§ **EXERCISE DETAILS**:
Without changing anything, set down every line shown below.

§ **DATA**:
──────────────────────────────
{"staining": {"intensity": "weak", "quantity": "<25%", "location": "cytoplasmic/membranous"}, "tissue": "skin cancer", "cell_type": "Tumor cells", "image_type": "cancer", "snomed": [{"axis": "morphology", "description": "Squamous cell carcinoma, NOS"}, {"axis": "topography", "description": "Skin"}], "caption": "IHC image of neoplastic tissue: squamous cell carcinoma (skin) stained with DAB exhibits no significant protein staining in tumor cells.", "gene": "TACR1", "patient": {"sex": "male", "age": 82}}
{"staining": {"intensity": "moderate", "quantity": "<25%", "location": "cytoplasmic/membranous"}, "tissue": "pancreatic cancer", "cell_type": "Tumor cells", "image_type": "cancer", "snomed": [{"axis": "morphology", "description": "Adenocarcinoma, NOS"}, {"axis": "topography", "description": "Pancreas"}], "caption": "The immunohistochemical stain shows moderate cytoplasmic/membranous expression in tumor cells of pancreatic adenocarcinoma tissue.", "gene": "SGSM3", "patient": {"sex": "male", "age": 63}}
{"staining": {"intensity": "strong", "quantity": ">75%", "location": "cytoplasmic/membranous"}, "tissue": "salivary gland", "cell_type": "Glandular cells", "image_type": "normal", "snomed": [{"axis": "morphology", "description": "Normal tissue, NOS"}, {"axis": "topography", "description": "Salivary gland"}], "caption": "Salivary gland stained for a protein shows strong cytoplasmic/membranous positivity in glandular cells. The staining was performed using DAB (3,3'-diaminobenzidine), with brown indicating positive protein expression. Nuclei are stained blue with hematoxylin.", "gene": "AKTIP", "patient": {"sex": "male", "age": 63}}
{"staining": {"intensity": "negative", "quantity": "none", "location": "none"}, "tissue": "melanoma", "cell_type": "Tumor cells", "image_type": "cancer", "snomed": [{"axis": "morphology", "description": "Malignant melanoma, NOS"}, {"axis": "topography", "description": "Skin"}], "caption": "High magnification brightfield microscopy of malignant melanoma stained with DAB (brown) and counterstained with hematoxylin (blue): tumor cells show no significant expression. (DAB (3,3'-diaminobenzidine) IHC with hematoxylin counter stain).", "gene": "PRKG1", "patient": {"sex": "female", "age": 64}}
──────────────────────────────
§ **WRITTEN RESPONSE**:
{"staining": {"intensity": "weak", "quantity": "<25%", "location": "cytoplasmic/membranous"}, "tissue": "skin cancer", "cell_type": "Tumor cells", "image_type": "cancer", "snomed": [{"axis": "morphology", "description": "Squamous cell carcinoma, NOS"}, {"axis": "topography", "description": "Skin"}], "caption": "IHC image of neoplastic tissue: squamous cell carcinoma (skin) stained with DAB exhibits no significant protein staining in tumor cells.", "gene": "TACR1", "patient": {"sex": "male", "age": 82}}
{"staining": {"intensity": "moderate", "quantity": "<25%", "location": "cytoplasmic/membranous"}, "tissue": "pancreatic cancer", "cell_type": "Tumor cells", "image_type": "cancer", "snomed": [{"axis": "morphology", "description": "Adenocarcinoma, NOS"}, {"axis": "topography", "description": "Pancreas"}], "caption": "The immunohistochemical stain shows moderate cytoplasmic/membranous expression in tumor cells of pancreatic adenocarcinoma tissue.", "gene": "SGSM3", "patient": {"sex": "male", "age": 63}}
{"staining": {"intensity": "strong", "quantity": ">75%", "location": "cytoplasmic/membranous"}, "tissue": "salivary gland", "cell_type": "Glandular cells", "image_type": "normal", "snomed": [{"axis": "morphology", "description": "Normal tissue, NOS"}, {"axis": "topography", "description": "Salivary gland"}], "caption": "Salivary gland stained for a protein shows strong cytoplasmic/membranous positivity in glandular cells. The staining was performed using DAB (3,3'-diaminobenzidine), with brown indicating positive protein expression. Nuclei are stained blue with hematoxylin.", "gene": "AKTIP", "patient": {"sex": "male", "age": 63}}
{"staining": {"intensity": "negative", "quantity": "none", "location": "none"}, "tissue": "melanoma", "cell_type": "Tumor cells", "image_type": "cancer", "snomed": [{"axis": "morphology", "description": "Malignant melanoma, NOS"}, {"axis": "topography", "description": "Skin"}], "caption": "High magnification brightfield microscopy of malignant melanoma stained with DAB (brown) and counterstained with hematoxylin (blue): tumor cells show no significant expression. (DAB (3,3'-diaminobenzidine) IHC with hematoxylin counter stain).", "gene": "PRKG1", "patient": {"sex": "female", "age": 64}}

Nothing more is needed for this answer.